Problem statement: The stretch from the line with "X45519Y-39055D03*" through the line with "X39519Y-35055D03*" in the records below: write it out exactly, and nothing else.

Records:
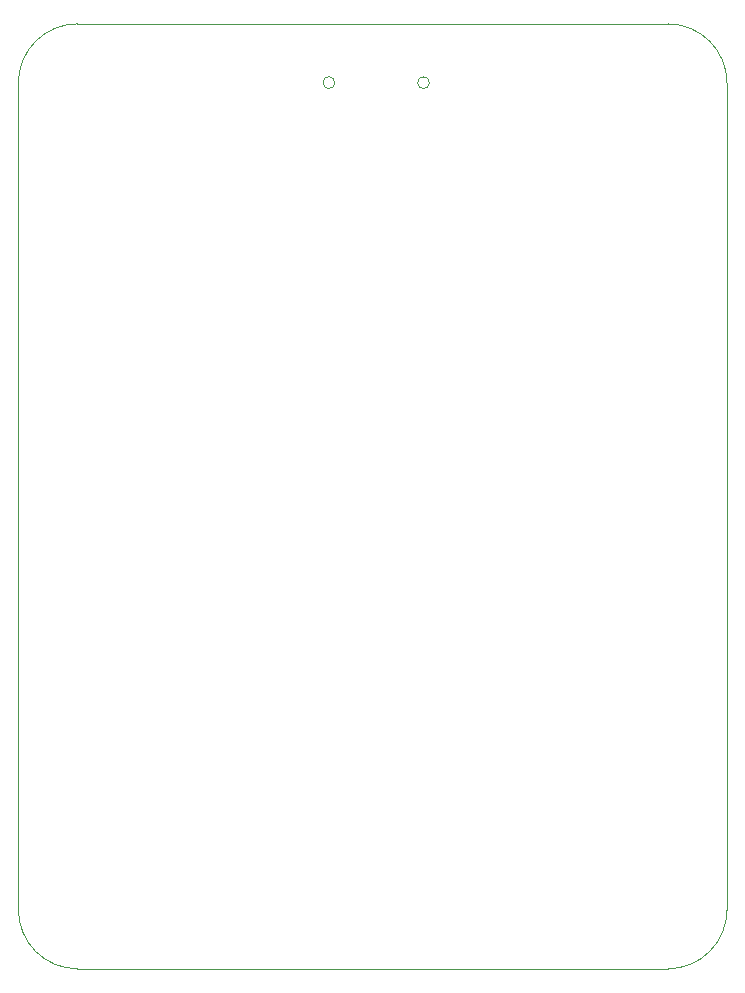
<source format=gbr>
%TF.GenerationSoftware,KiCad,Pcbnew,7.0.9*%
%TF.CreationDate,2024-06-03T19:44:06+03:00*%
%TF.ProjectId,LinuxCore-v2,4c696e75-7843-46f7-9265-2d76322e6b69,rev?*%
%TF.SameCoordinates,Original*%
%TF.FileFunction,Profile,NP*%
%FSLAX46Y46*%
G04 Gerber Fmt 4.6, Leading zero omitted, Abs format (unit mm)*
G04 Created by KiCad (PCBNEW 7.0.9) date 2024-06-03 19:44:06*
%MOMM*%
%LPD*%
G01*
G04 APERTURE LIST*
%TA.AperFunction,Profile*%
%ADD10C,0.100000*%
%TD*%
%TA.AperFunction,Profile*%
%ADD11C,0.120000*%
%TD*%
G04 APERTURE END LIST*
D10*
X176897150Y-129000000D02*
X126897150Y-129000000D01*
X126897150Y-49000000D02*
X176897150Y-49000000D01*
X121897100Y-124000000D02*
G75*
G03*
X126897150Y-129000000I5000000J0D01*
G01*
X181897150Y-54000000D02*
X181897150Y-124000000D01*
X121897150Y-124000000D02*
X121897150Y-54000000D01*
X126897150Y-49000050D02*
G75*
G03*
X121897150Y-54000000I-50J-4999950D01*
G01*
X181897200Y-54000000D02*
G75*
G03*
X176897150Y-49000000I-5000000J0D01*
G01*
X176897150Y-128999950D02*
G75*
G03*
X181897150Y-124000000I50J4999950D01*
G01*
D11*
%TO.C,U7*%
X156697150Y-53975000D02*
G75*
G03*
X156697150Y-53975000I-500000J0D01*
G01*
X148697150Y-53975000D02*
G75*
G03*
X148697150Y-53975000I-500000J0D01*
G01*
%TD*%
M02*

</source>
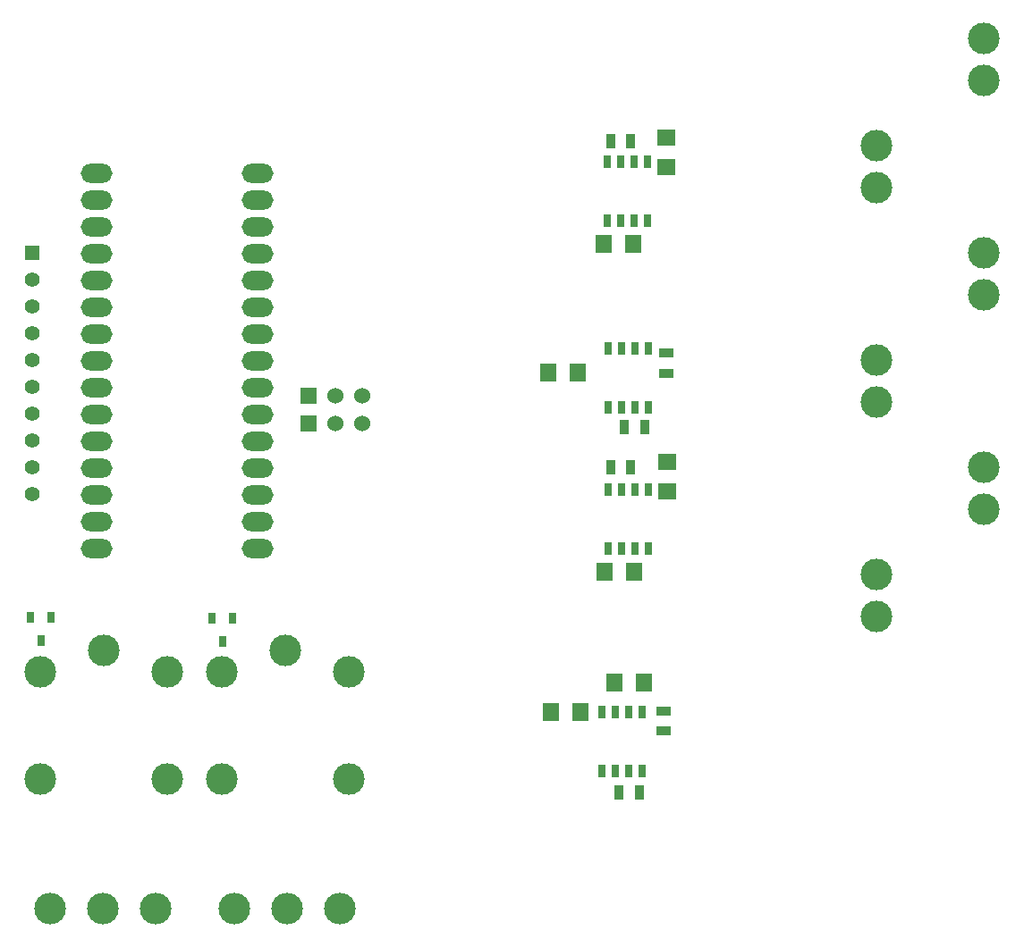
<source format=gbs>
G04 (created by PCBNEW (2013-07-07 BZR 4022)-stable) date 30/10/2014 17:58:33*
%MOIN*%
G04 Gerber Fmt 3.4, Leading zero omitted, Abs format*
%FSLAX34Y34*%
G01*
G70*
G90*
G04 APERTURE LIST*
%ADD10C,0.00590551*%
%ADD11R,0.025X0.05*%
%ADD12R,0.055X0.035*%
%ADD13R,0.035X0.055*%
%ADD14R,0.06X0.06*%
%ADD15C,0.06*%
%ADD16C,0.11811*%
%ADD17R,0.071X0.063*%
%ADD18R,0.063X0.071*%
%ADD19O,0.11811X0.0708661*%
%ADD20O,0.11811X0.11811*%
%ADD21R,0.0315X0.0394*%
%ADD22R,0.055X0.055*%
%ADD23C,0.055*%
G04 APERTURE END LIST*
G54D10*
G54D11*
X58580Y-37600D03*
X59080Y-37600D03*
X59580Y-37600D03*
X60080Y-37600D03*
X60080Y-39800D03*
X59580Y-39800D03*
X59080Y-39800D03*
X58580Y-39800D03*
X60041Y-32832D03*
X59541Y-32832D03*
X59041Y-32832D03*
X58541Y-32832D03*
X58541Y-30632D03*
X59041Y-30632D03*
X59541Y-30632D03*
X60041Y-30632D03*
X60080Y-45076D03*
X59580Y-45076D03*
X59080Y-45076D03*
X58580Y-45076D03*
X58580Y-42876D03*
X59080Y-42876D03*
X59580Y-42876D03*
X60080Y-42876D03*
X58344Y-51183D03*
X58844Y-51183D03*
X59344Y-51183D03*
X59844Y-51183D03*
X59844Y-53383D03*
X59344Y-53383D03*
X58844Y-53383D03*
X58344Y-53383D03*
G54D12*
X60669Y-51871D03*
X60669Y-51121D03*
X60748Y-38524D03*
X60748Y-37774D03*
G54D13*
X58680Y-29881D03*
X59430Y-29881D03*
X59941Y-40551D03*
X59191Y-40551D03*
X59745Y-54173D03*
X58995Y-54173D03*
X58680Y-42047D03*
X59430Y-42047D03*
G54D14*
X47425Y-39370D03*
G54D15*
X48425Y-39370D03*
X49425Y-39370D03*
G54D14*
X47425Y-40393D03*
G54D15*
X48425Y-40393D03*
X49425Y-40393D03*
G54D16*
X39783Y-48877D03*
X42145Y-49665D03*
X42145Y-53681D03*
X37421Y-53681D03*
X37421Y-49665D03*
X46555Y-48877D03*
X48917Y-49665D03*
X48917Y-53681D03*
X44192Y-53681D03*
X44192Y-49665D03*
G54D17*
X60787Y-41851D03*
X60787Y-42951D03*
G54D18*
X56457Y-51181D03*
X57557Y-51181D03*
X58820Y-50078D03*
X59920Y-50078D03*
X59565Y-45944D03*
X58465Y-45944D03*
X59526Y-33700D03*
X58426Y-33700D03*
G54D17*
X60748Y-29725D03*
X60748Y-30825D03*
G54D18*
X56339Y-38503D03*
X57439Y-38503D03*
G54D19*
X45519Y-45055D03*
X45519Y-44055D03*
X45519Y-43055D03*
X45519Y-42055D03*
X45519Y-41055D03*
X45519Y-40055D03*
X45519Y-39055D03*
X45519Y-38055D03*
X45519Y-37055D03*
X45519Y-36055D03*
X45519Y-35055D03*
X45519Y-34055D03*
X45519Y-33055D03*
X45519Y-32055D03*
X45519Y-31055D03*
X39519Y-31055D03*
X39519Y-32055D03*
X39519Y-33055D03*
X39519Y-34055D03*
X39519Y-35055D03*
X39519Y-36055D03*
X39519Y-37055D03*
X39519Y-38055D03*
X39519Y-39055D03*
X39519Y-40055D03*
X39519Y-41055D03*
X39519Y-42055D03*
X39519Y-43055D03*
X39519Y-44055D03*
X39519Y-45055D03*
G54D16*
X72598Y-26023D03*
X72598Y-27603D03*
X68598Y-30023D03*
X68598Y-31603D03*
X72598Y-34023D03*
X72598Y-35603D03*
X68598Y-38023D03*
X68598Y-39603D03*
X72588Y-42023D03*
X72593Y-43603D03*
X68598Y-46023D03*
X68598Y-47603D03*
G54D20*
X44645Y-58503D03*
X46614Y-58503D03*
X48582Y-58503D03*
X37795Y-58503D03*
X39763Y-58503D03*
X41732Y-58503D03*
G54D21*
X44212Y-48543D03*
X44587Y-47677D03*
X43837Y-47677D03*
X37440Y-48503D03*
X37815Y-47637D03*
X37065Y-47637D03*
G54D22*
X37135Y-34045D03*
G54D23*
X37135Y-35045D03*
X37135Y-36045D03*
X37135Y-37045D03*
X37135Y-38045D03*
X37135Y-39045D03*
X37135Y-40045D03*
X37135Y-41045D03*
X37135Y-42045D03*
X37135Y-43045D03*
M02*

</source>
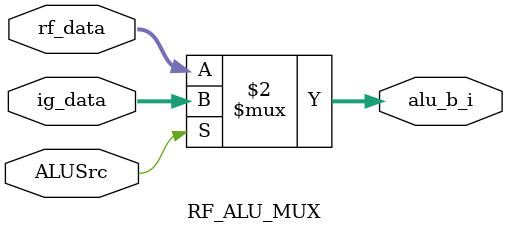
<source format=v>
`include "definitions.svh"
module RF_ALU_MUX

(
        input wire               ALUSrc,
        input wire [31:0]       rf_data,
        input wire [31:0]       ig_data,
        output wire [31:0]       alu_b_i
);

    assign alu_b_i = (ALUSrc == 1) ? ig_data : rf_data;

endmodule 
</source>
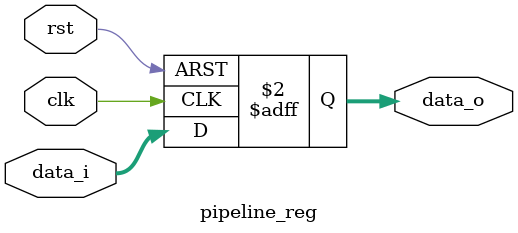
<source format=v>
module pipeline_reg(clk,rst,data_i,data_o);



input clk;
input rst;

parameter size = 0;


input wire	[size-1:0] data_i;
output [size-1:0] data_o;
reg [size-1:0] data_o;

always @(posedge clk,negedge rst) 
begin
	if(rst)
	   data_o<=data_i;
	else
	   data_o<=0; 
end

endmodule
</source>
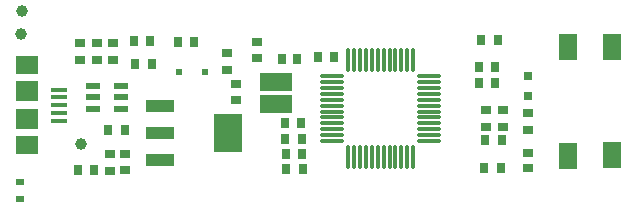
<source format=gtp>
%FSTAX23Y23*%
%MOIN*%
%SFA1B1*%

%IPPOS*%
%ADD14O,0.011800X0.082700*%
%ADD15O,0.082700X0.011800*%
%ADD16R,0.027600X0.035400*%
%ADD17R,0.033500X0.029500*%
%ADD18R,0.063000X0.085800*%
%ADD19R,0.063000X0.086600*%
%ADD20R,0.031500X0.023600*%
%ADD21R,0.035400X0.027600*%
%ADD22R,0.029500X0.033500*%
%ADD23R,0.031500X0.031500*%
%ADD24R,0.106300X0.059100*%
%ADD25R,0.019700X0.019700*%
%ADD26R,0.047200X0.023600*%
%ADD27R,0.094500X0.039400*%
%ADD28R,0.094500X0.129900*%
%ADD29R,0.074800X0.070900*%
%ADD30R,0.053100X0.015700*%
%ADD31C,0.039400*%
%ADD32R,0.074800X0.062000*%
%ADD33R,0.074800X0.062000*%
%LNpcb1-1*%
%LPD*%
G54D14*
X01226Y00566D03*
X01246D03*
X01265D03*
X01285D03*
X01305D03*
X01324D03*
X01344D03*
X01364D03*
X01383D03*
X01403D03*
X01423D03*
X01442D03*
Y00243D03*
X01423D03*
X01403D03*
X01383D03*
X01364D03*
X01344D03*
X01324D03*
X01305D03*
X01285D03*
X01265D03*
X01246D03*
X01226D03*
G54D15*
X01496Y00513D03*
Y00493D03*
Y00473D03*
Y00453D03*
Y00434D03*
Y00414D03*
Y00394D03*
Y00375D03*
Y00355D03*
Y00335D03*
Y00316D03*
Y00296D03*
X01173D03*
Y00316D03*
Y00335D03*
Y00355D03*
Y00375D03*
Y00394D03*
Y00414D03*
Y00434D03*
Y00453D03*
Y00473D03*
Y00493D03*
Y00513D03*
G54D16*
X00379Y002D03*
X00324D03*
X01738Y00298D03*
X01683D03*
X01679Y00206D03*
X01734D03*
X01715Y00541D03*
X0166D03*
X01724Y00633D03*
X01668D03*
X01014Y00357D03*
X01069D03*
X01016Y00302D03*
X01071D03*
X01072Y00254D03*
X01017D03*
X01018Y00203D03*
X01074D03*
X01715Y00488D03*
X0166D03*
X00657Y00627D03*
X00712D03*
X00511Y0063D03*
X00566D03*
X00426Y00331D03*
X00481D03*
X00515Y00553D03*
X0057D03*
G54D17*
X01825Y00205D03*
Y00256D03*
G54D18*
X02105Y0061D03*
X01957Y00608D03*
G54D19*
X02105Y00248D03*
X01957Y00246D03*
G54D20*
X00131Y00158D03*
Y00101D03*
G54D21*
X00822Y00589D03*
Y00534D03*
X01824Y00389D03*
Y00334D03*
X0174Y00398D03*
Y00343D03*
X01684Y00342D03*
Y00398D03*
X0092Y00626D03*
Y00571D03*
X00852Y00487D03*
Y00432D03*
X00332Y00621D03*
Y00566D03*
X00387Y00622D03*
Y00566D03*
X0044Y00622D03*
Y00567D03*
X00481Y00253D03*
Y00198D03*
X0043Y00252D03*
Y00197D03*
G54D22*
X01177Y00575D03*
X01126D03*
X01004Y00568D03*
X01055D03*
G54D23*
X01825Y00447D03*
Y00512D03*
G54D24*
X00984Y00493D03*
Y00418D03*
G54D25*
X0066Y00527D03*
X00747D03*
G54D26*
X00376Y00478D03*
Y00441D03*
Y00403D03*
X00467D03*
Y00441D03*
Y00478D03*
G54D27*
X00597Y00413D03*
Y00322D03*
Y00232D03*
G54D28*
X00826Y00322D03*
G54D29*
X00155Y0037D03*
Y00461D03*
G54D30*
X0026Y00466D03*
Y00441D03*
Y00364D03*
Y00415D03*
Y0039D03*
G54D31*
X00135Y00654D03*
X00139Y0073D03*
X00336Y00287D03*
G54D32*
X00155Y00549D03*
G54D33*
X00155Y00282D03*
M02*
</source>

Reply:
X45519Y-39055D03*
X45519Y-38055D03*
X45519Y-37055D03*
X45519Y-36055D03*
X45519Y-35055D03*
X45519Y-34055D03*
X45519Y-33055D03*
X45519Y-32055D03*
X45519Y-31055D03*
X39519Y-31055D03*
X39519Y-32055D03*
X39519Y-33055D03*
X39519Y-34055D03*
X39519Y-35055D03*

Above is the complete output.